Re: [Haskell-cafe] Are all monads functions?

In that sense every value in maths is a function. In other words: Your extension of everything (!) to functions is redundant.

And function is not unique in this way. All types can be embedded into pairs also, e.g., newtype MyInt = MyInt ((),Int), or newtype MyInt = MyInt (((),Int),()), etc. - Conal 2011/12/31 Ertugrul Söylemez

Yves Parès wrote:

...

But still, I maintain my previous view. I could clarify that by saying that (e.g. for Maybe) we could separate it in two types, Maybe itself and its monad:

-- The plain Maybe type data Maybe a = Just a | Nothing

-- The MaybeMonad newtype MaybeMonad a = MM ( () -> Maybe a )

That's what using Maybe as a monad semantically means, doesn't it?

That's a statement like "the sky is blue". You can represent any value as a function of (). You are saying that every integer is a function.

newtype MyInt = MyInt (() -> Int) newtype My a = My (() -> a)

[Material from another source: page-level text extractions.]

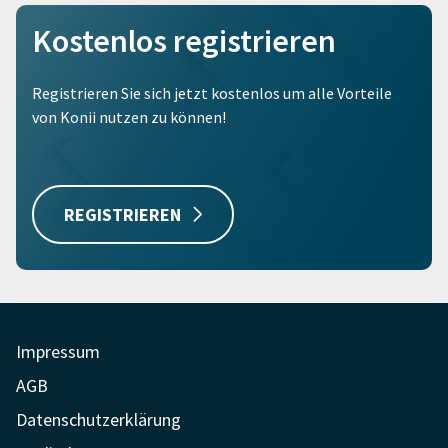
Kostenlos registrieren
Registrieren Sie sich jetzt kostenlos um alle Vorteile
von Konii nutzen zu können!
REGISTRIEREN
Impressum
AGB
Datenschutzerklärung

Think of it this way: There is something like a canonical representation of every monad. If you let that one be the one with the least order (which is reasonable), then no, not every monad's canonical representation is a function, because the base library definition of Maybe is the canonical one (order zero).

In that sense every value in maths is a function. In other words: Your extension of everything (!) to functions is redundant.

You get the idea.

Greets, Ertugrul